Sighah will be accepted either explicitly (sarih) or implicit (kinayah) or either orally,
in writing or gestures.

Rate property may be bequeathed by the testator pursuant to the provisions of


legislation is so far one-third of the net assets of the relics that still exist at the time
of his death after being used for funeral expenses and the payment of debts if any.
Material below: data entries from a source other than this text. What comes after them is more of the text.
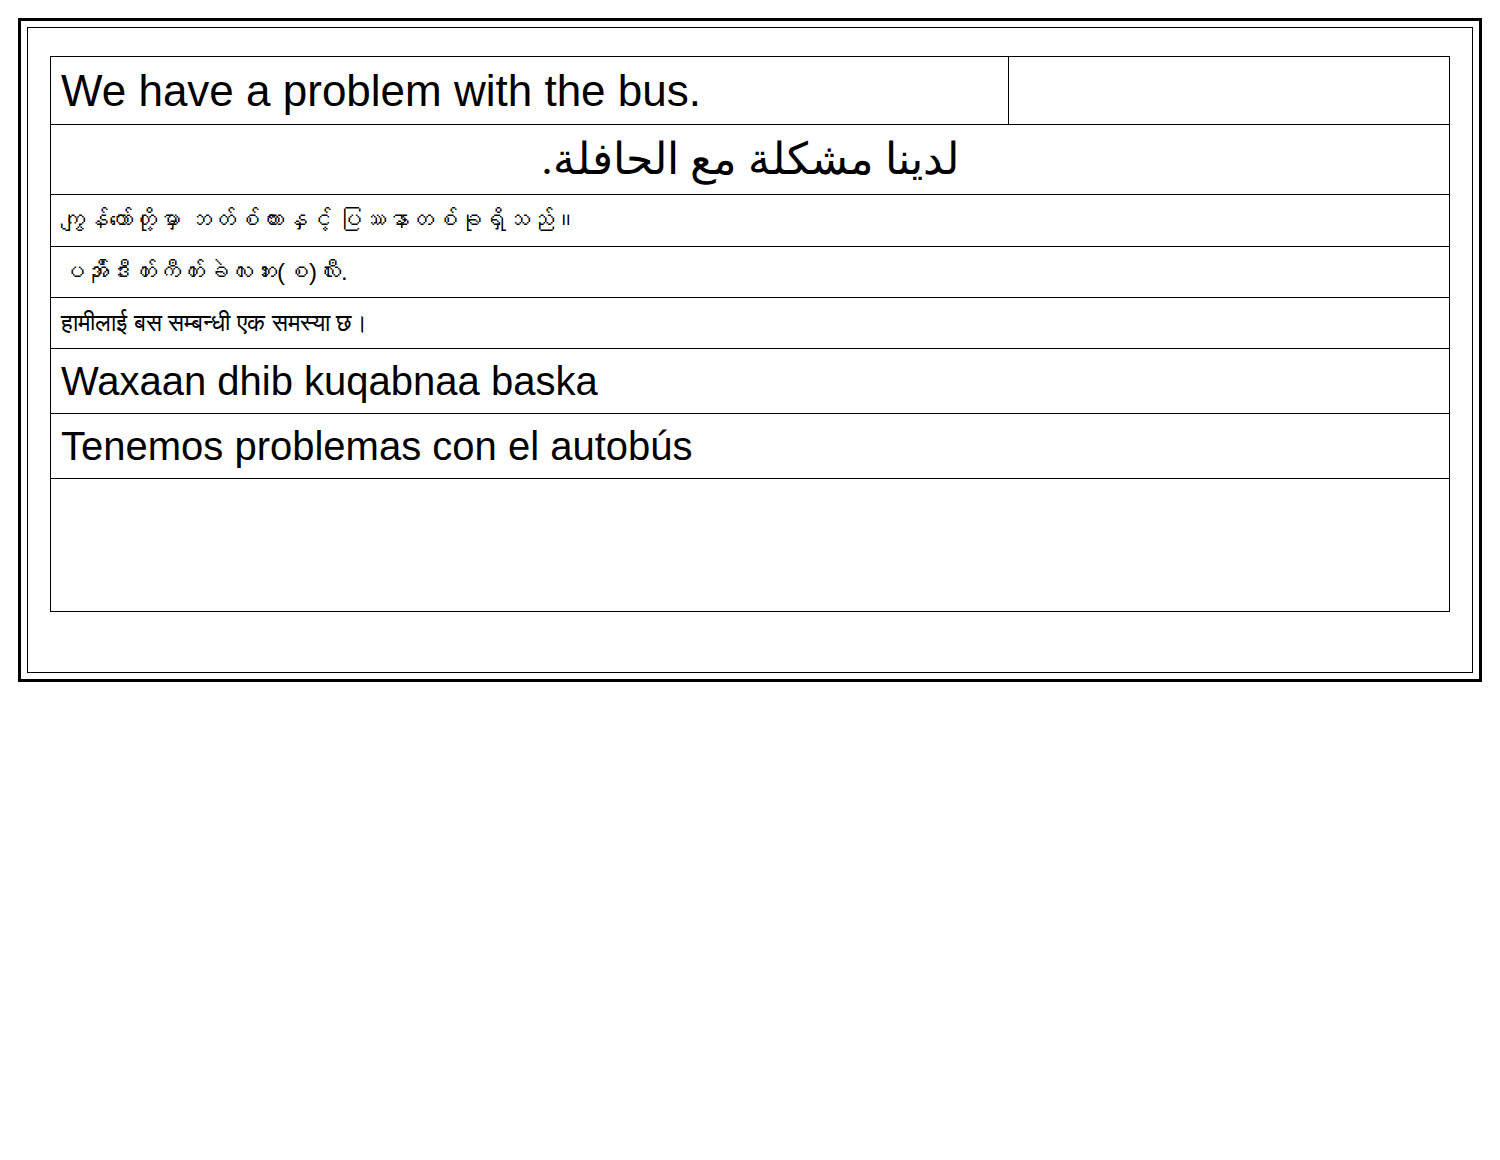| We have a problem with the bus. | |
| لدينا مشكلة مع الحافلة. |
| ကျွန်တော်တို့မှာ ဘတ်စ်ကားနှင့် ပြဿနာတစ်ခုရှိသည်။ |
| ပအိၣ်ဒီးတၢ်ကီတၢ်ခဲလၢဘၢး(စ)လီၤ. |
| हामीलाई बस सम्बन्धी एक समस्या छ। |
| Waxaan dhib kuqabnaa baska |
| Tenemos problemas con el autobús |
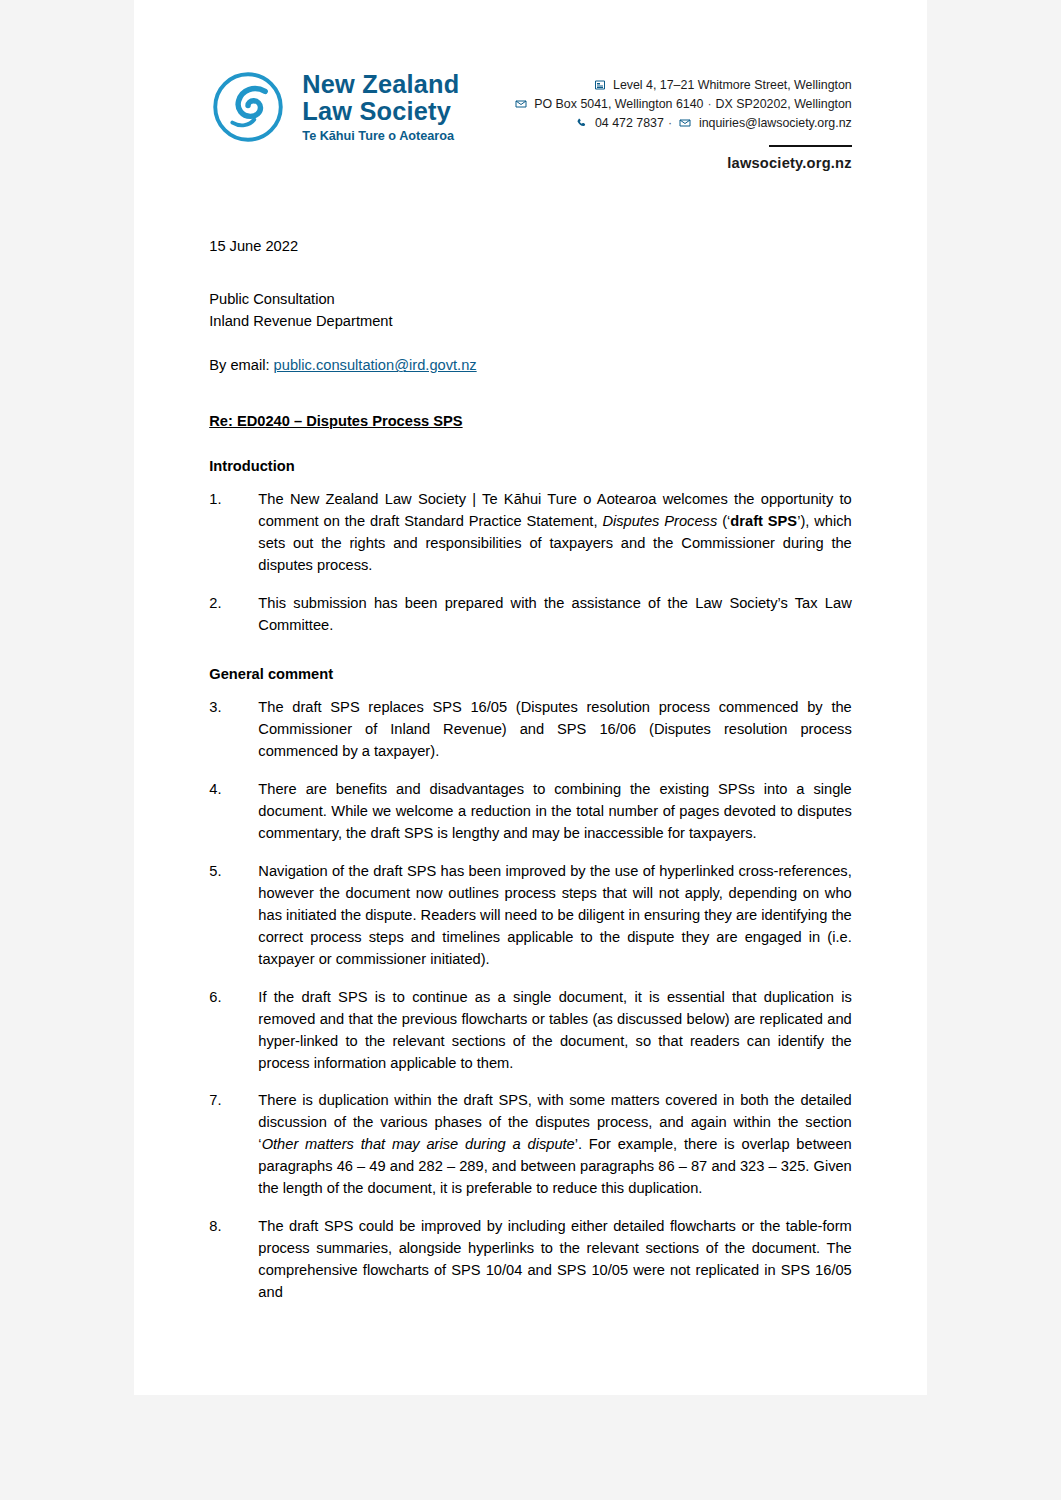New Zealand Law Society Te Kāhui Ture o Aotearoa
Level 4, 17–21 Whitmore Street, Wellington
PO Box 5041, Wellington 6140·DX SP20202, Wellington
04 472 7837· inquiries@lawsociety.org.nz
lawsociety.org.nz
15 June 2022
Public Consultation
Inland Revenue Department
By email: public.consultation@ird.govt.nz
Re: ED0240 – Disputes Process SPS
Introduction
The New Zealand Law Society | Te Kāhui Ture o Aotearoa welcomes the opportunity to comment on the draft Standard Practice Statement, Disputes Process (‘draft SPS’), which sets out the rights and responsibilities of taxpayers and the Commissioner during the disputes process.
This submission has been prepared with the assistance of the Law Society’s Tax Law Committee.
General comment
The draft SPS replaces SPS 16/05 (Disputes resolution process commenced by the Commissioner of Inland Revenue) and SPS 16/06 (Disputes resolution process commenced by a taxpayer).
There are benefits and disadvantages to combining the existing SPSs into a single document. While we welcome a reduction in the total number of pages devoted to disputes commentary, the draft SPS is lengthy and may be inaccessible for taxpayers.
Navigation of the draft SPS has been improved by the use of hyperlinked cross-references, however the document now outlines process steps that will not apply, depending on who has initiated the dispute. Readers will need to be diligent in ensuring they are identifying the correct process steps and timelines applicable to the dispute they are engaged in (i.e. taxpayer or commissioner initiated).
If the draft SPS is to continue as a single document, it is essential that duplication is removed and that the previous flowcharts or tables (as discussed below) are replicated and hyper-linked to the relevant sections of the document, so that readers can identify the process information applicable to them.
There is duplication within the draft SPS, with some matters covered in both the detailed discussion of the various phases of the disputes process, and again within the section ‘Other matters that may arise during a dispute’. For example, there is overlap between paragraphs 46 – 49 and 282 – 289, and between paragraphs 86 – 87 and 323 – 325. Given the length of the document, it is preferable to reduce this duplication.
The draft SPS could be improved by including either detailed flowcharts or the table-form process summaries, alongside hyperlinks to the relevant sections of the document. The comprehensive flowcharts of SPS 10/04 and SPS 10/05 were not replicated in SPS 16/05 and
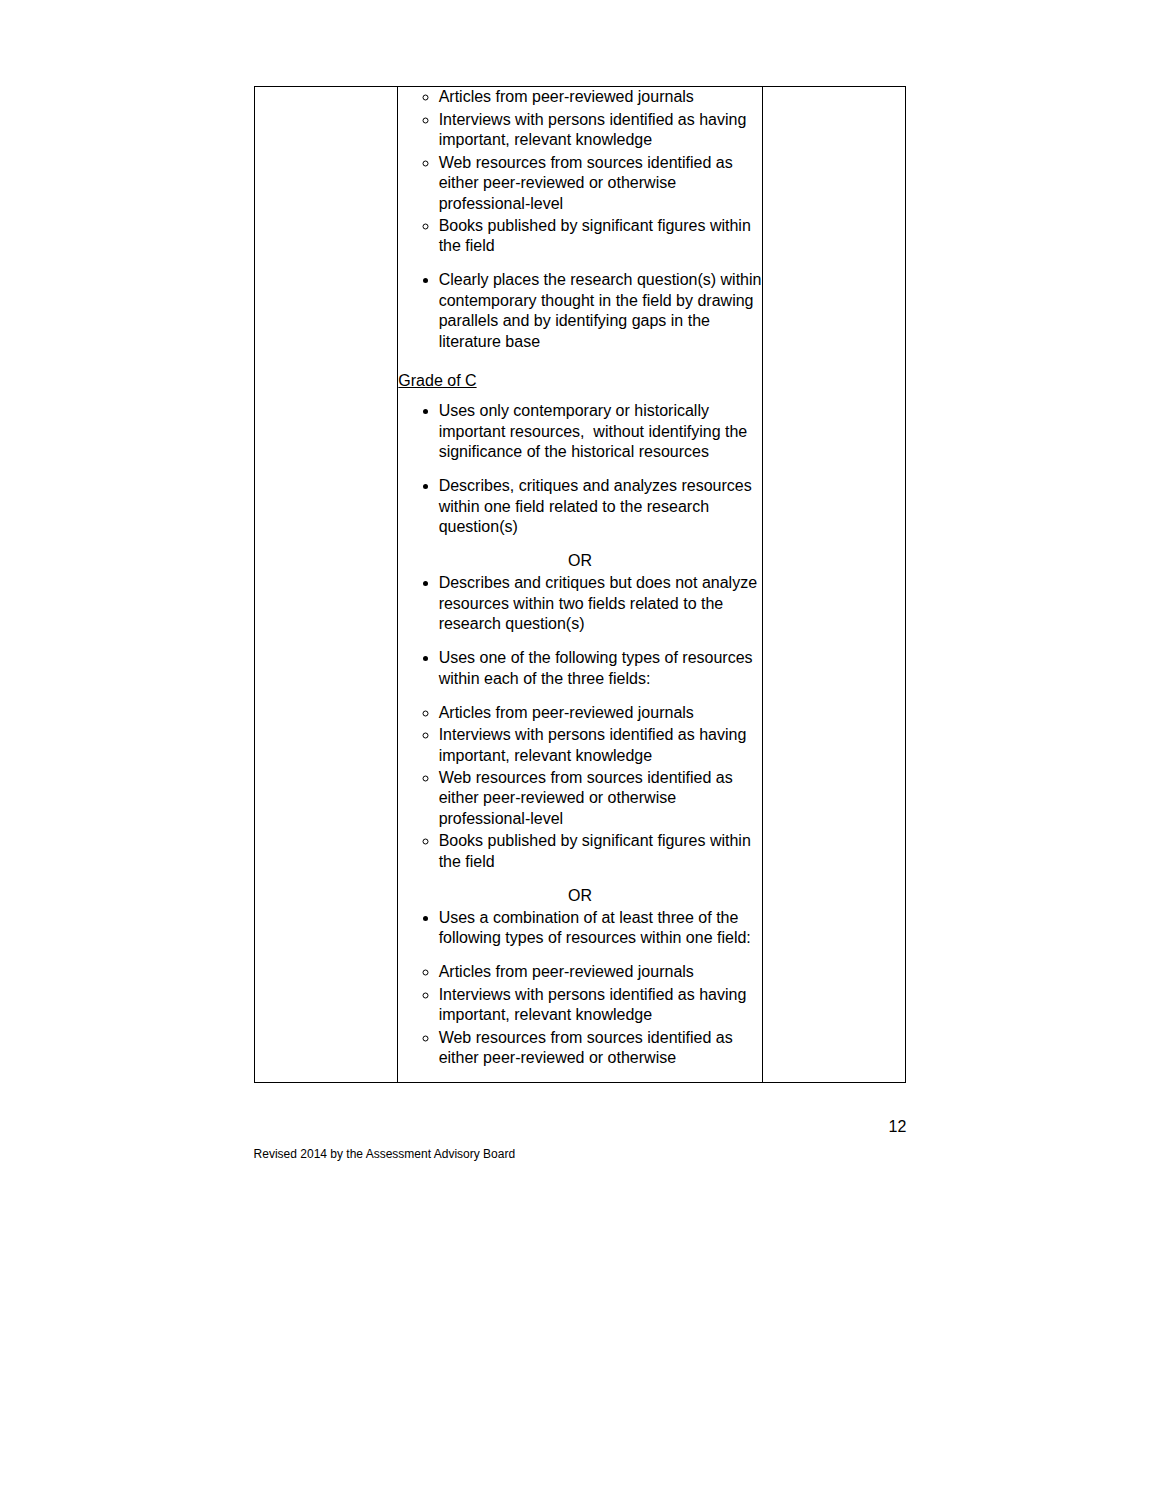| | Articles from peer-reviewed journals Interviews with persons identified as having important, relevant knowledge Web resources from sources identified as either peer-reviewed or otherwise professional-level Books published by significant figures within the field Clearly places the research question(s) within contemporary thought in the field by drawing parallels and by identifying gaps in the literature base Grade of C Uses only contemporary or historically important resources, without identifying the significance of the historical resources Describes, critiques and analyzes resources within one field related to the research question(s) OR Describes and critiques but does not analyze resources within two fields related to the research question(s) Uses one of the following types of resources within each of the three fields: Articles from peer-reviewed journals Interviews with persons identified as having important, relevant knowledge Web resources from sources identified as either peer-reviewed or otherwise professional-level Books published by significant figures within the field OR Uses a combination of at least three of the following types of resources within one field: Articles from peer-reviewed journals Interviews with persons identified as having important, relevant knowledge Web resources from sources identified as either peer-reviewed or otherwise | |
12
Revised 2014 by the Assessment Advisory Board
Because of that, the will of more than a third of the estate of the testator is not valid
unless the heirs agree to the pace of it. This is based on the traditions of the
Prophet that prohibits the will of more than a third of the estate of the testator.
Saad bin Abi Waqqas said: "The Prophet came to see me while I was in Mecca."
I said: "O Messenger of Allah, do I have to bequeath all my property."
He replied: "No."
I said: "Partly."
He replied: "No."
I said, "One-third."
He replied: "Yes, one-third and one-third of the lots. Indeed, when you leave heirs
rich is better than you leave them poor, begging the people with their hands.
"(Narrated by al-Bukhari and Muslim)
The difference will and faraid:
1 - Distribution faraid prescribed by Allah in the Quran and the division will not
exceed one third of the total assets.
2 - rules of inheritance occurred after the death of the beneficiary and the will do
when alive and in force after the testator dies.
3 - The rules of inheritance that determines the method of distribution of the estate
of the deceased to the heirs of those who deserve it, and will be distributed to
others even if non-beneficiaries.

Summary
Based upon this, it should be understood that the implementation will vary with the
Law of Inheritance. There is space provided to us menginfakkan part of property to
individuals that are not included in the distribution list faraid of not more than onethird of the estate.
Thus, with the instrument of the will, we are able to help those who can not afford
even to those who are not beneficiaries such as foster children, the poor or
neighbors.
Because of the flexible nature of the will, it is also open to people who can afford
welfare to help individuals who are in trouble to obtain the reward in the hereafter.